Start of RECORDS FOR THIS EXERCISE

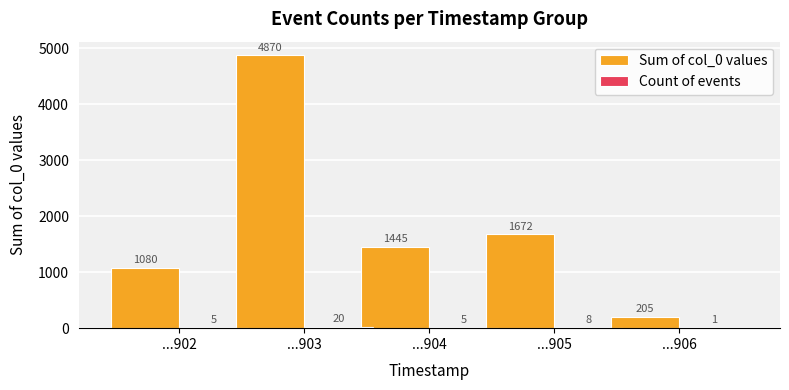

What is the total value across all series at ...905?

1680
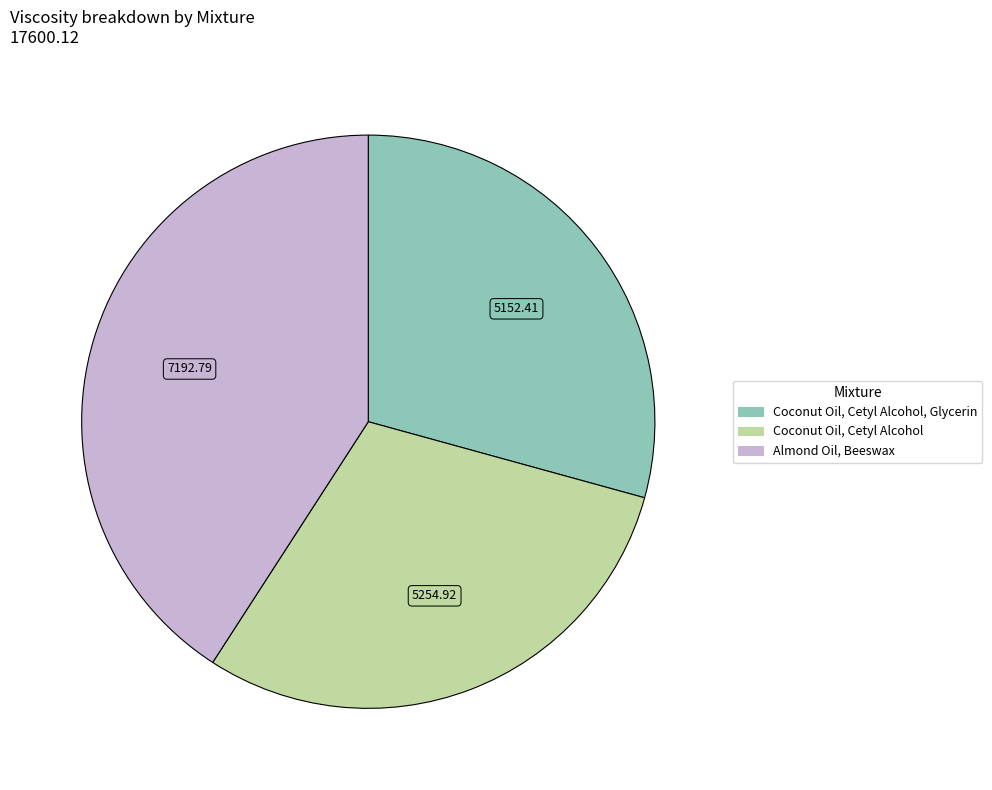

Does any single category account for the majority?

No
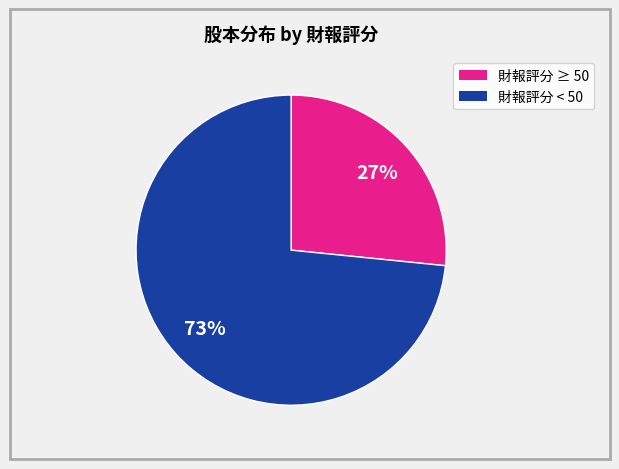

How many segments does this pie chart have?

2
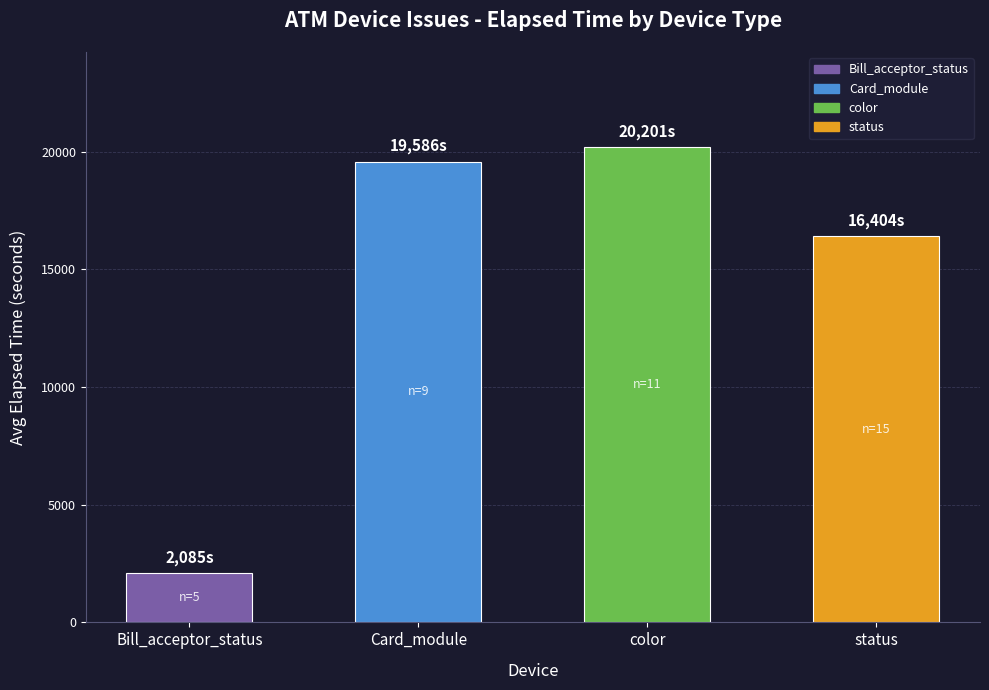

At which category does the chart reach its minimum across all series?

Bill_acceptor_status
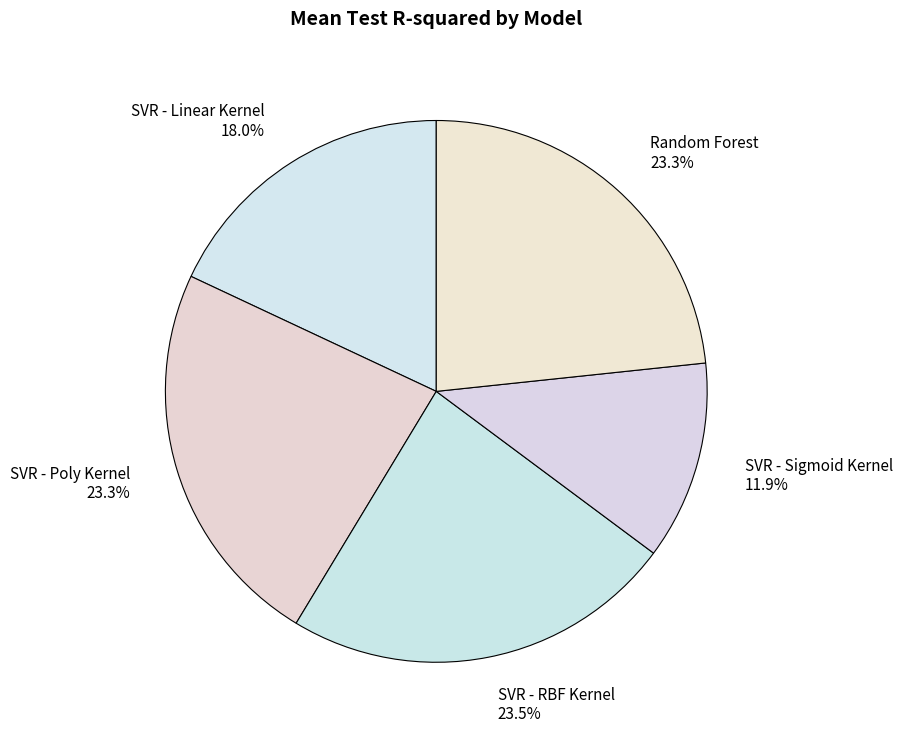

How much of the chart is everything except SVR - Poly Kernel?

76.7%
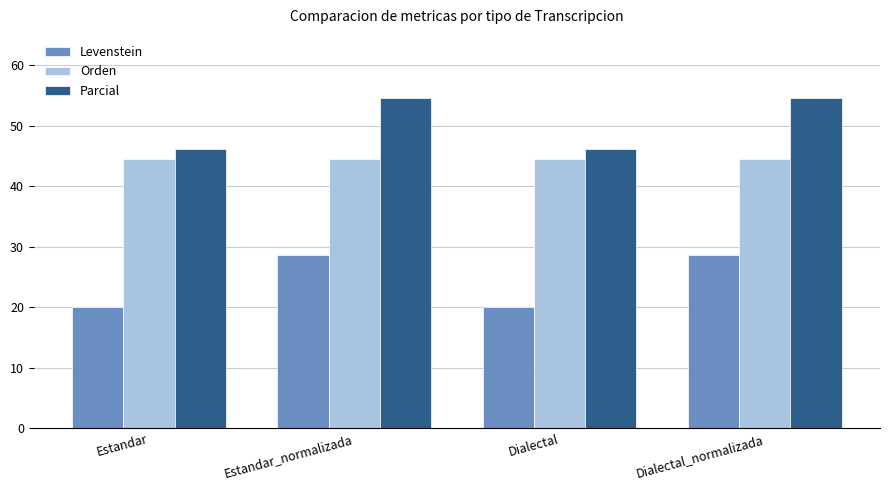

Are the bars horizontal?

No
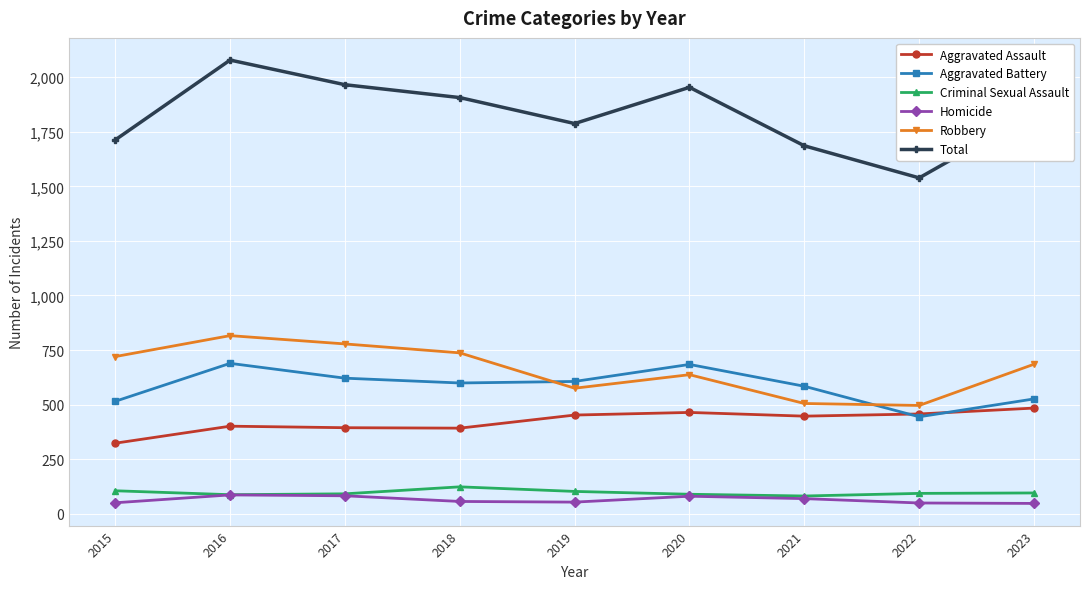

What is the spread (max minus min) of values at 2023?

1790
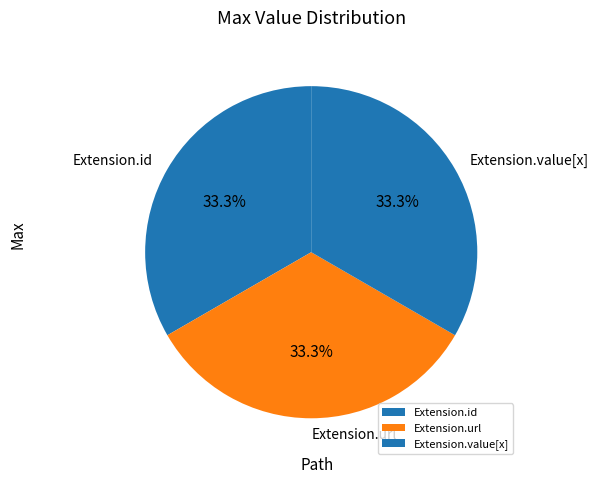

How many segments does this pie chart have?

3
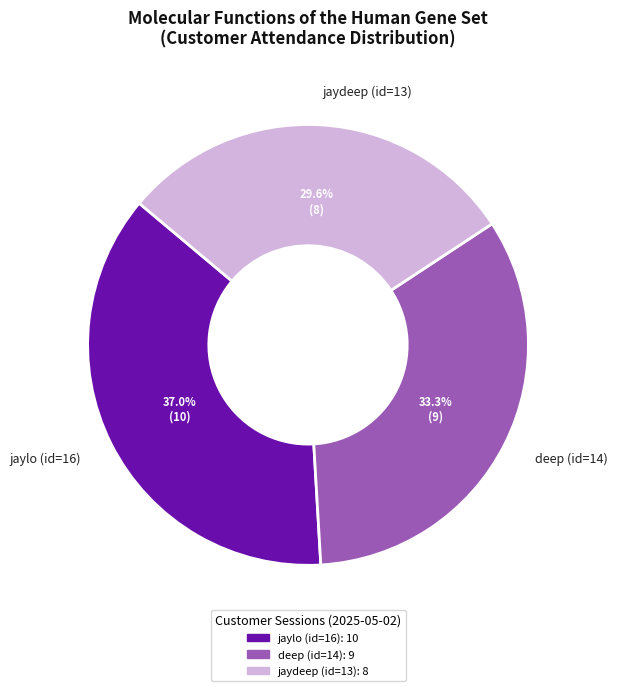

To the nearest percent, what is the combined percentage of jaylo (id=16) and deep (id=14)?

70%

End of RECORDS FOR THIS EXERCISE

> _WHAT YOU HAVE TO DO_: List every line of the material above that contains the word "category". Case counts.

> _SOLUTION TO THIS PROBLEM_:
Does any single category account for the majority?
At which category does the chart reach its minimum across all series?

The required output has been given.